Phelps Scholars report that there’s a misperception around campus that nearly every minority student is part of the program and lives in Scott Hall. Actually, no; the program is open to any student of any ethnicity, and while accepted international students and students of color are invited to become a Phelps Scholar, just a fraction do so. In a recent year, for instance, about 25 percent of the Hispanic students in an entering class joined the program. The proportion is higher for international students.

“Living and learning communities” like the Phelps Scholars program are common now at American colleges, but programs like this were a new idea in the 1990s.

For some students, though, the safe zone that the program provides is a critical element as they navigate a campus that at about 82 percent Caucasian can be quite different from home.

“Students of color might otherwise, I think, find it difficult to imagine themselves at an overwhelmingly white school like Hope,” Green suggests, “but in the context of a pretty diverse residence hall can make that leap.”

That was the case, for instance, for Phelps Scholar alumnus Jesus Romero ’16, who is now a talent recruiter for Herman Miller. Before college, his world had been a Hispanic neighborhood in Los Angeles. At Hope, “as soon as I stepped out of that building, I was in a sea of students who didn’t look like myself,” Romero recalls. The sense of home he found in Scott Hall helped him through the transition. “I could step outside for a bit, and come back and feel that safety.”
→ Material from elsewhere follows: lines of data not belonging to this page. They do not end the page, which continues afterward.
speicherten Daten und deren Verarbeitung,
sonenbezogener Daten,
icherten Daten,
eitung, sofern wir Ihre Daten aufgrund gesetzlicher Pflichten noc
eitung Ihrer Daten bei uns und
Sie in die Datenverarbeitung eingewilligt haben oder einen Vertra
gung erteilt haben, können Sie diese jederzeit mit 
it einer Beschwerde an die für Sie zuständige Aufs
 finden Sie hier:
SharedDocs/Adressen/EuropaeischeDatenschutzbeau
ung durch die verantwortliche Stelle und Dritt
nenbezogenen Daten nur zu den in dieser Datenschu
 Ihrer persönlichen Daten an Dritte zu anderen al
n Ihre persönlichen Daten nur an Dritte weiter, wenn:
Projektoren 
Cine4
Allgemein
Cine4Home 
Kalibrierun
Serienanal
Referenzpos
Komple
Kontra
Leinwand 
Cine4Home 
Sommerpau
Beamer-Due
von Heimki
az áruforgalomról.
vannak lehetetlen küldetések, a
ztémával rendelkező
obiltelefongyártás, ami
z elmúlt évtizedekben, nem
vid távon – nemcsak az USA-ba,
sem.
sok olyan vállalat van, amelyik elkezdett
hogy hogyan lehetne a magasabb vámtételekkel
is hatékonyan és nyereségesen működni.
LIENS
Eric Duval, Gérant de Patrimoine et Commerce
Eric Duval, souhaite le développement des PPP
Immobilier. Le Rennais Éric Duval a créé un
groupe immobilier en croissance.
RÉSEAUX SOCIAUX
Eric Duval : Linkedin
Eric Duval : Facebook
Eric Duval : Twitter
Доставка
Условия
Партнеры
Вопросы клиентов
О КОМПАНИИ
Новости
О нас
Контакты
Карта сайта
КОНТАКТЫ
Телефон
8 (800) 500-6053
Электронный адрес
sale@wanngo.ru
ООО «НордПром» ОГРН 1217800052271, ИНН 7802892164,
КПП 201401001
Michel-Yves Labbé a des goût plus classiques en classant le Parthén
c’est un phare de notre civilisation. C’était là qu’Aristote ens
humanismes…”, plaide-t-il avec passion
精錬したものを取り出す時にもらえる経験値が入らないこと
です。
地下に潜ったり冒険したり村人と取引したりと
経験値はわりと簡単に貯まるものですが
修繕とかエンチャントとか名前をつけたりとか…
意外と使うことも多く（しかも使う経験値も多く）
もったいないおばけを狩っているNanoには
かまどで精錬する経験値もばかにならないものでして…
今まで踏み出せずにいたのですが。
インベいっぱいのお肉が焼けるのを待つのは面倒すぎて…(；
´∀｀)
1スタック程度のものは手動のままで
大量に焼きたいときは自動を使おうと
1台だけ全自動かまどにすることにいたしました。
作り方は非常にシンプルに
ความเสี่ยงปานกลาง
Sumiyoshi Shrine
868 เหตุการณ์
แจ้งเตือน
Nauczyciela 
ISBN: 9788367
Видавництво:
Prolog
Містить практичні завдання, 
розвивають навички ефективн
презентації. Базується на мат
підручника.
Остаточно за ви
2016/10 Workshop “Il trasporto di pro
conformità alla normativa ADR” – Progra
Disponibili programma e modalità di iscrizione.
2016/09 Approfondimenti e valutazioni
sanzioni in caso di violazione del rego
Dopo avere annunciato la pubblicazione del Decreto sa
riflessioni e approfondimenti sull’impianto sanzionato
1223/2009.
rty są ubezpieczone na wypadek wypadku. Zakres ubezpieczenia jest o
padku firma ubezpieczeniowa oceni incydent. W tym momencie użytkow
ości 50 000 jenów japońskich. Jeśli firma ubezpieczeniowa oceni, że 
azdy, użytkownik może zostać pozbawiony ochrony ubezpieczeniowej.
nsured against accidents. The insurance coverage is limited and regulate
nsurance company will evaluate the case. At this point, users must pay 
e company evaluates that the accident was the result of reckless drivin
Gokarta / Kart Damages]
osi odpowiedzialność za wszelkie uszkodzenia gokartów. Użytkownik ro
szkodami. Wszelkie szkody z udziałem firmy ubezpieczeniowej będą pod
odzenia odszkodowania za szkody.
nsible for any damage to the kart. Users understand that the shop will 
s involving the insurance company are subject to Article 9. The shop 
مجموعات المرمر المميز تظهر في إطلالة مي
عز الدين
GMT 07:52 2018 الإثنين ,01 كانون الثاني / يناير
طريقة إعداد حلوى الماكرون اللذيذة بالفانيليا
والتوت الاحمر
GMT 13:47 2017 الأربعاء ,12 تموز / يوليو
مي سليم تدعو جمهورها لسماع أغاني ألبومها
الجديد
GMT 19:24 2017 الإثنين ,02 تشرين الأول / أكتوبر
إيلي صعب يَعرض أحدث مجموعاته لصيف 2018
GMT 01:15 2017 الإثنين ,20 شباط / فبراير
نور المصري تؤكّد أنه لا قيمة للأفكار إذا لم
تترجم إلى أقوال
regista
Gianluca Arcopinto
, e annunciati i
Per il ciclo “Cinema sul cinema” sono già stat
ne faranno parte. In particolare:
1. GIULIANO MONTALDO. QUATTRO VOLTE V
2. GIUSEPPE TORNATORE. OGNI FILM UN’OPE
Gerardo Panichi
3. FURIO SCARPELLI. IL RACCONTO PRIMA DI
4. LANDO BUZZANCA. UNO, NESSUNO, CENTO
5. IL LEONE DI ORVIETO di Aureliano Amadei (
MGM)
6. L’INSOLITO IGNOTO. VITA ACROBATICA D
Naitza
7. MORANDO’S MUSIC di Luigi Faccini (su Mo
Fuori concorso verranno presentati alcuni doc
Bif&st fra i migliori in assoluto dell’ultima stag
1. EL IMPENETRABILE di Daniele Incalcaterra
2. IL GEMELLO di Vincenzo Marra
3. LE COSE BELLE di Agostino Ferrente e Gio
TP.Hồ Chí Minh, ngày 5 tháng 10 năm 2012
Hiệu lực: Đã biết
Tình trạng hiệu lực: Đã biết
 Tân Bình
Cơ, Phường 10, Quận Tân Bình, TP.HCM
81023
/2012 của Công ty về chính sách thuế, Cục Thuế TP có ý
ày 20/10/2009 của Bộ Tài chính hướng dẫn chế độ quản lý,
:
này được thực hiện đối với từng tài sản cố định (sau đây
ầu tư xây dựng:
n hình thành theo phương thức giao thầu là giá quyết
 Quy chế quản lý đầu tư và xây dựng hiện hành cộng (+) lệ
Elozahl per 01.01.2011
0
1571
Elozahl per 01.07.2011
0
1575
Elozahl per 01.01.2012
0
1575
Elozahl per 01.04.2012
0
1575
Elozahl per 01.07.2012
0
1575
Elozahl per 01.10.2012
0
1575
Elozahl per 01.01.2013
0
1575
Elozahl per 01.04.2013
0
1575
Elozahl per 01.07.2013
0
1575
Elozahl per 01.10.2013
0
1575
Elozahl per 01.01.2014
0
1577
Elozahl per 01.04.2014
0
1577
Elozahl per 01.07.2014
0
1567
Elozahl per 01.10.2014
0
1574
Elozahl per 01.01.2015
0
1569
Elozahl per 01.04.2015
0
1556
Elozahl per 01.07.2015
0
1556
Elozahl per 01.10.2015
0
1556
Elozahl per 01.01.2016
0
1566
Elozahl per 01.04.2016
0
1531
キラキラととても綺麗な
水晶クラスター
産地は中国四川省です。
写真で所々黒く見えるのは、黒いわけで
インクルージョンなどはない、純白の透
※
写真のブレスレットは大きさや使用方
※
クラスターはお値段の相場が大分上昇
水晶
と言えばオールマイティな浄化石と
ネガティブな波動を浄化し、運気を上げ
In a few short months, the Phelps Scholars program will provide a sense of home for a new group of students from around the globe. Continuing a tradition of two decades, they, too, will find a place, make friends and learn together about each other, themselves, and the challenges and rewards of living with others in a world of many races, cultures and perspectives.

Reading List

Interested in exploring topics related to diversity and community? Here, recommended by founding director Chuck Green, is a sampling of books that the Phelps Scholars have read together in First-Year Seminars through the years.

Half the Sky: Turning Oppression Into Opportunity for Women Worldwide
by Nicholas Kristof and Sheryl WuDunn, 2009

Along with recent history of women’s and girls’ experiences around the world, this nonfiction best-seller “gives us a window into how marginalization works — how power works — how dominant narratives work to support the power system,” says Green.

Why Are All the Black Kids Sitting Together in the Cafeteria?
by Beverly Daniel Tatum, Ph.D., 1997 (rev. ed. 2017)

A classic exploration of race relations in America, written by a psychologist to help readers move beyond fear and anger to a new understanding of what racism is and what individuals can do about it.

Station Eleven
by Emily St. John Mandel, 2014

There’s little explicit about race in the 2018 Lakeshore “Big Read” novel, but themes of developing community spin out from the storyline about survivors of a worldwide calamity and their efforts to reestablish civilization.

The Spirit Catches You and You Fall Down
by Ann Fadiman, 1997

A journalist reports on the complexity of providing Western health care to recent Hmong immigrants from Laos whose worldview is radically different.

My Name is Asher Lev
by Chaim Potok, 1972

Readers of this novel learn about the Hasidic Jewish faith, how it plays out in a family and a
New York neighborhood, and the tension between traditional culture and the modern, secular world.